Intervista con il Card. Turkson, Arcivescovo di Cape Coast (GHANA)
Nel pomeriggio, i lavori del Sinodo proseguiranno con la “Relazione dopo la discussione”
del relatore generale, il cardinale Peter Kodwo Appiah Turkson, presidente
dell’Associazione delle Conferenze episcopali dell’Africa Occidentale. Al microfono
di Paolo Ondarza, il porporato parla dell’impegno assunto dalle chiese africane,
dopo il sinodo del 1994, in favore della formazione dei laici:
R. - Il Sinodo
per l'Africa ci ha invitato a considerare la Chiesa come famiglia di Dio. Questa è
stata una delle grandi cose che il Sinodo ha lasciato alla Chiesa: pensare alla Chiesa
come ad una famiglia che è esistita nel passato, con gli antenati, ed esiste nel presente
e nel futuro, con i bambini che devono nascere. Ma ciò che è cambiato, nel frattempo,
è stato il fatto che parecchi Paesi e Chiese locali per fare questo lavoro, questo
compito di inculturazione, hanno dovuto cominciare a formare esperti. Non si può parlare
di inculturazione senza esperti, geologi, glottologi, esperti del genere per fare
questo lavoro. Parecchi hanno anche stabilito centri di studio in modo da dare ai
laici e ai religiosi la possibilità di approfondire la loro stessa conoscenza della
Chiesa e li hanno convinti a considerarsi responsabili per la Chiesa. In inglese c’è
un’espressione molto bella - “they need to own the Church” - dove si parla di gente
che deve considerare la Chiesa come propria, non solo dei preti e dei vescovi: loro
non fanno la Chiesa, la Chiesa siamo noi.
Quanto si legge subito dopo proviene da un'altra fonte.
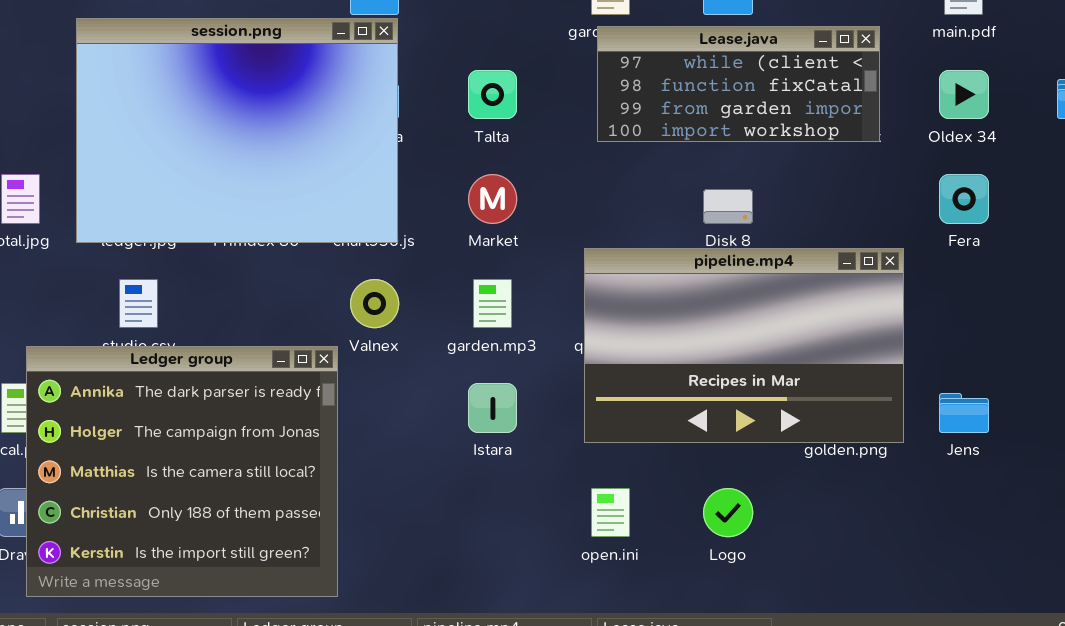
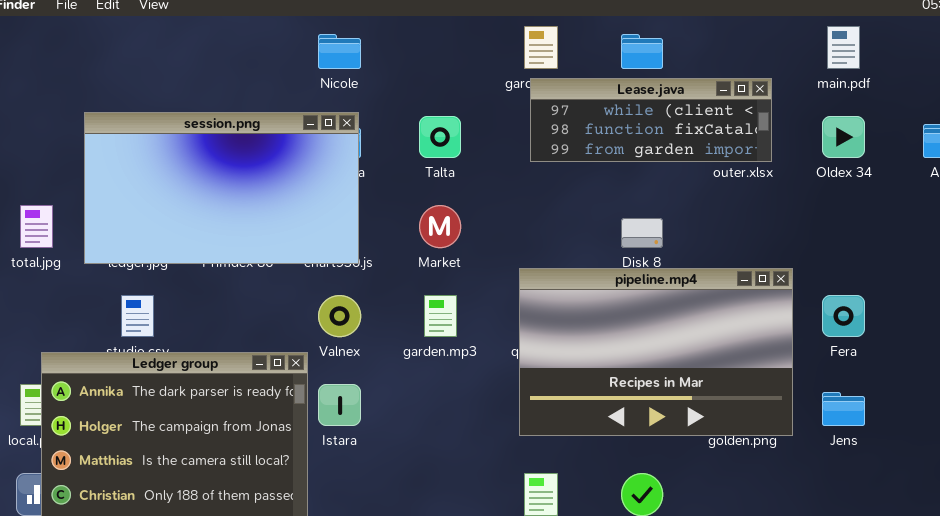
session.png: [76,18,398,243] -> [84,112,359,264], resized
Lease.java: [597,26,880,142] -> [530,78,772,162], resized
Fera: [939,174,989,224] -> [822,295,865,337], moved
Istara: [468,383,517,433] -> [318,384,361,426], moved

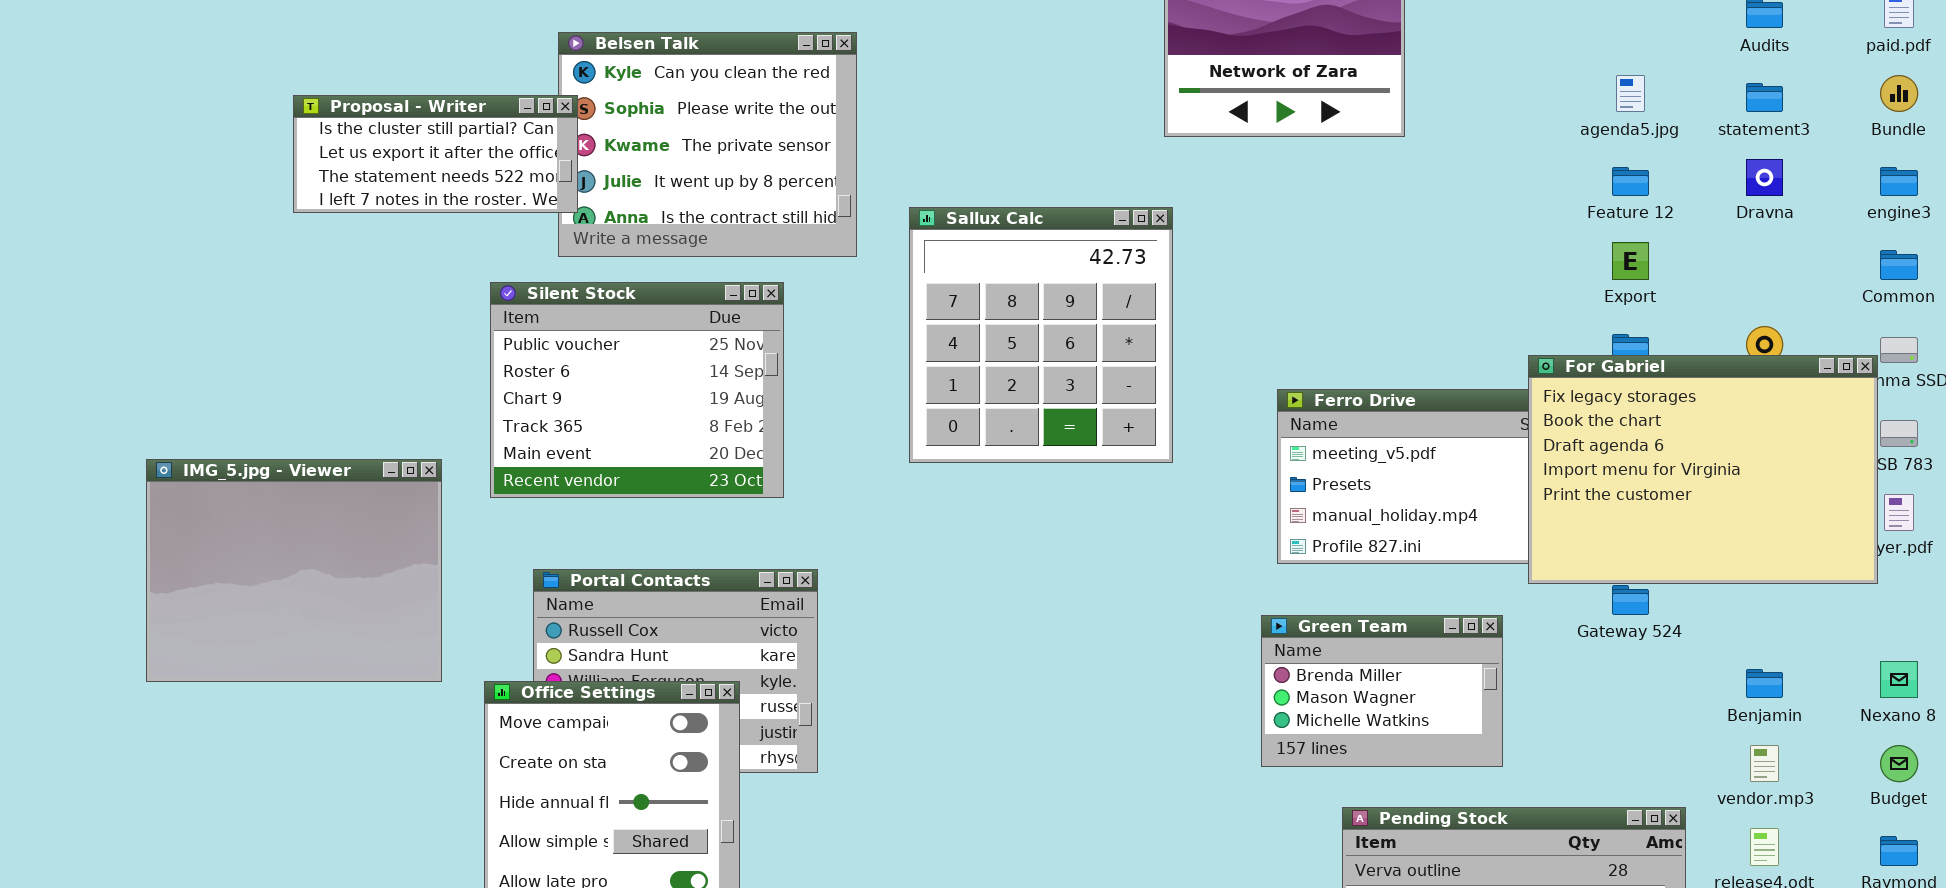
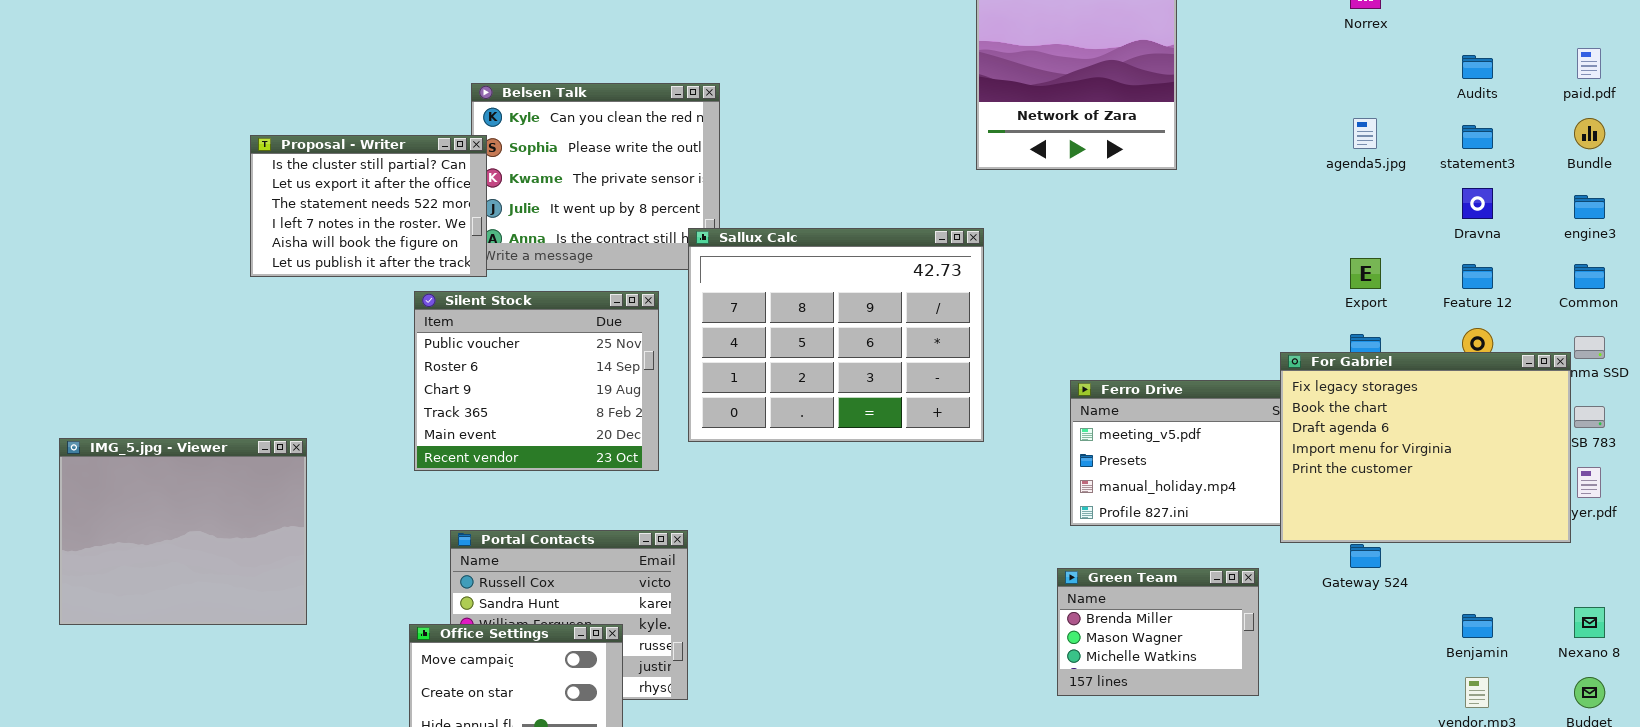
Proposal - Writer: [293,95,578,213] -> [250,135,487,277], resized
Feature 12: [1612,167,1649,196] -> [1462,264,1493,289], moved
Sallux Calc: [909,207,1173,463] -> [688,228,984,442], resized
IMG_5.jpg - Viewer: [146,459,442,682] -> [59,438,307,625], moved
D. - Questa è la premessa per essere
sale e luce in Africa?
R. - Certo, considerando il ruolo che dobbiamo svolgere
come un tipo di testimonianza, si finisce per adottare la presentazione di Giovanni
Paolo II, che parlando ai laici dell’Africa dice che devono cercare di fare qualche
differenza nell’ambiente in cui si trovano. Quelle due metafore sono molto potenti:
il “sale” introduce la differenza e nel processo si perde; la “luce” illumina e poi
nel processo pure si perde. Diventano come immagini di passione, come la passione
di Gesù. Se gli africani amano la loro società e vogliono creare la Chiesa come famiglia
di Dio, dimenticando tutti gli abusi del potere, abusi che hanno sofferto a causa
dei politici, dei militari… Si deve dimenticare, si deve perdonare. Questa esperienza
è un’esperienza di sale e luce. Si deve rinunciare a qualcosa per stabilire la comunione
e i buoni rapporti fra la gente. Questo invito è suggerito a noi da queste due immagini.
D. - Al Sinodo si è anche molto parlato delle economie africane e dei principali
problemi, delle lacune che presentano…
R. - Quasi tutti i Paesi africani sono
deboli nel settore secondario, quindi non nella produzione delle cose primarie, ma
in quella secondaria che è l’industria. E’ lì che tutti i Paesi in Africa sono deboli.
Quando non c’è l’industria, vuol dire che mancano i posti di lavoro e non cresce l'economia.
Questo è il problema che dobbiamo affrontare in questi giorni.